Senator McLaren - Who said anything about $ 1 6m? You cannot verify that statement.

Senator STEELE HALL - I would like to ask Senator McLaren what he thinks it will ultimately cost for every dwelling to be placed in that situation, together with its support facilities. Think about the cost to the Housing Trust in South Australia. The report prepared by the consultants, not by Senator McLaren's Government, engaged to look at Monarto said that in effect it was the wrong place. Even the experts who have looked at the area have said that the situation is wrong.

Senator Baume - It is a compelling document.

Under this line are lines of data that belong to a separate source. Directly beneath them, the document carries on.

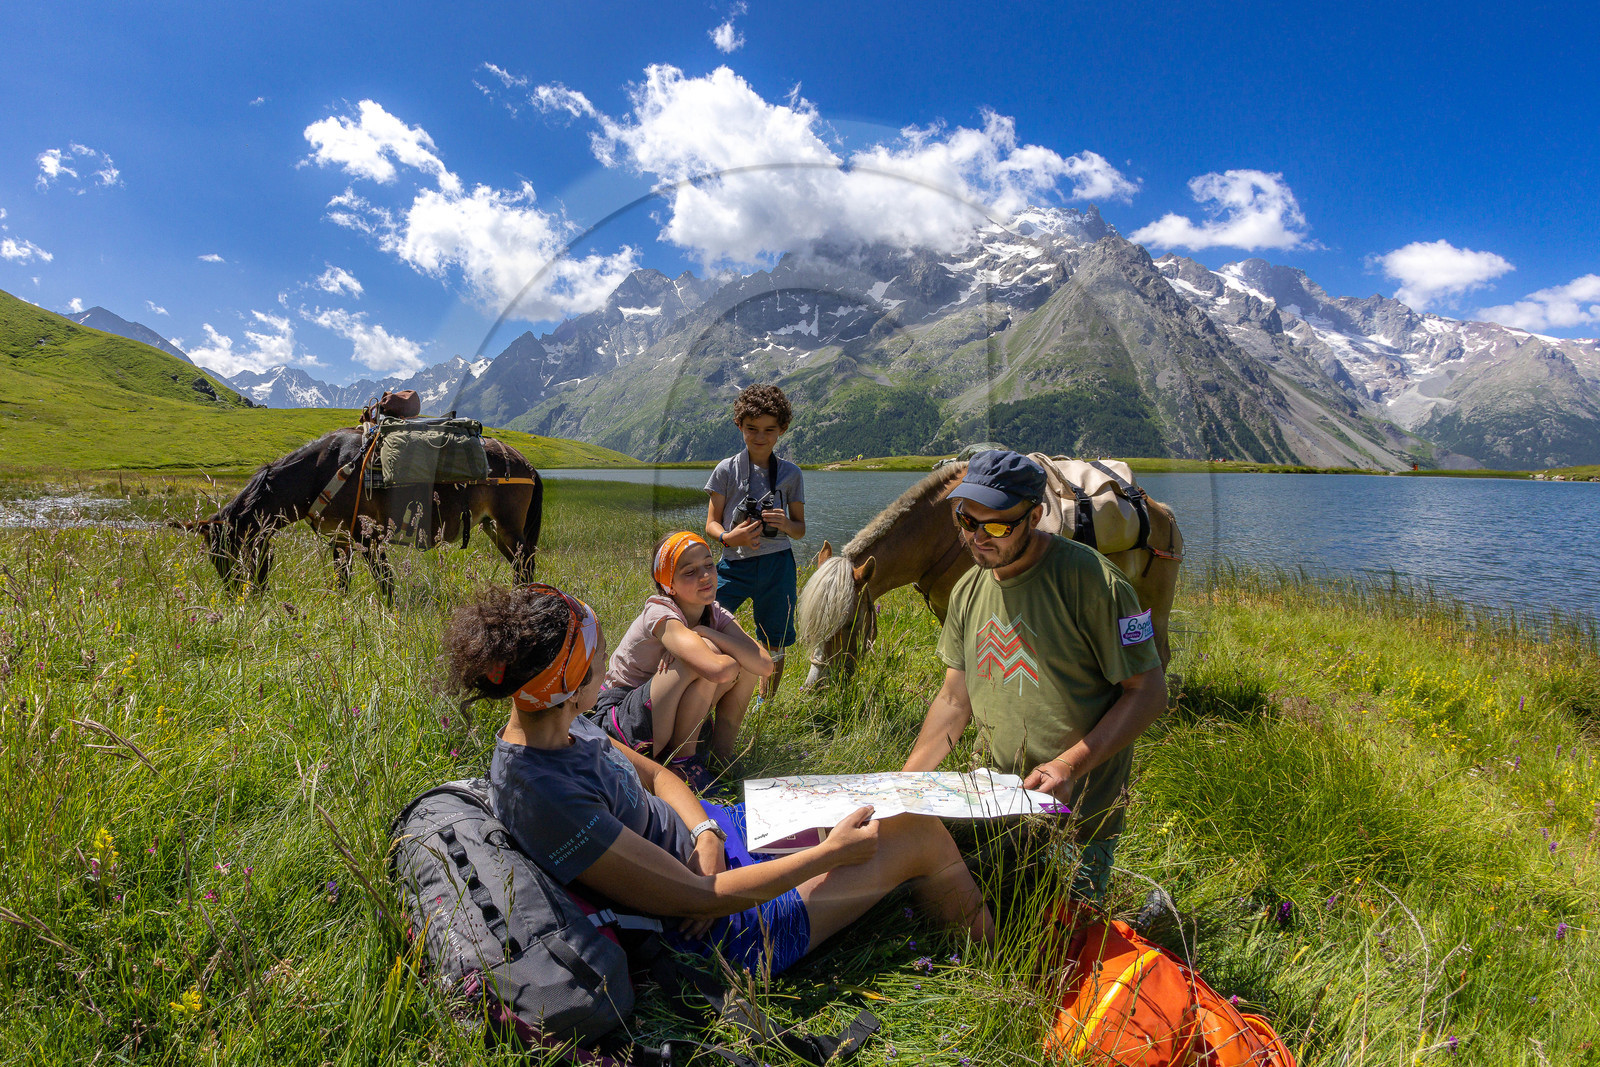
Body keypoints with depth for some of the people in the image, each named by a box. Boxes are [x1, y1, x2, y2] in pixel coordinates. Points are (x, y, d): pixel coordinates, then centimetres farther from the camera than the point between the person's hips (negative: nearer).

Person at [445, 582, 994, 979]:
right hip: (726, 928, -8)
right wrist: (831, 854, -22)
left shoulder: (552, 725, -7)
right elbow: (702, 899, -29)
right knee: (924, 835, -2)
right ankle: (992, 954, 27)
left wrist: (706, 835, -14)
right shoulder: (545, 799, -35)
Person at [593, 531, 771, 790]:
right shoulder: (660, 615, -24)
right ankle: (682, 758, -13)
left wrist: (704, 631, -24)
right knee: (708, 654, -29)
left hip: (669, 717, 7)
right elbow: (717, 671, -41)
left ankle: (722, 752, -1)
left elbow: (765, 665, -21)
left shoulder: (717, 616, -3)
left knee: (745, 658, -9)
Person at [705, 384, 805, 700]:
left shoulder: (790, 473, 6)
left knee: (775, 644, 9)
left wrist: (786, 524, -12)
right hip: (734, 563, -1)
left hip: (777, 565, 1)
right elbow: (711, 523, 3)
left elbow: (801, 529, 12)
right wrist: (728, 537, -19)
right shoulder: (727, 469, 2)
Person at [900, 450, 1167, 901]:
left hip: (1076, 809, -5)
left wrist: (1070, 766, -22)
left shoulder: (1090, 580, -15)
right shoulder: (968, 590, 5)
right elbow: (954, 700, 10)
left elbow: (1149, 692, -13)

Senator STEELE HALL -They also said in that compelling document that the South Australian Housing Trust was an amazingly efficient organisation. It has been long recognised as the most efficient housing organisation in Australia. The economics of South Australian community housing will be reversed by loading that organisation with possibly three times the cost of housing by the time the cost of immense support facilities, beautification and the like at Monarto are added. This will completely upset the economics of providing housing for the growth which it is now desired to take outside Adelaide. No one quarrels with the contention that there must be alternative growth centres for Australia's capitals. But in choosing a new growth centre for South Australia's population at this stage of Adelaide's development the South Australian Government has selected the worst conceivable site available to it. No parrotting of the South Australian Government's defence of a quite unsupportable situation by Senator McLaren can make it any better.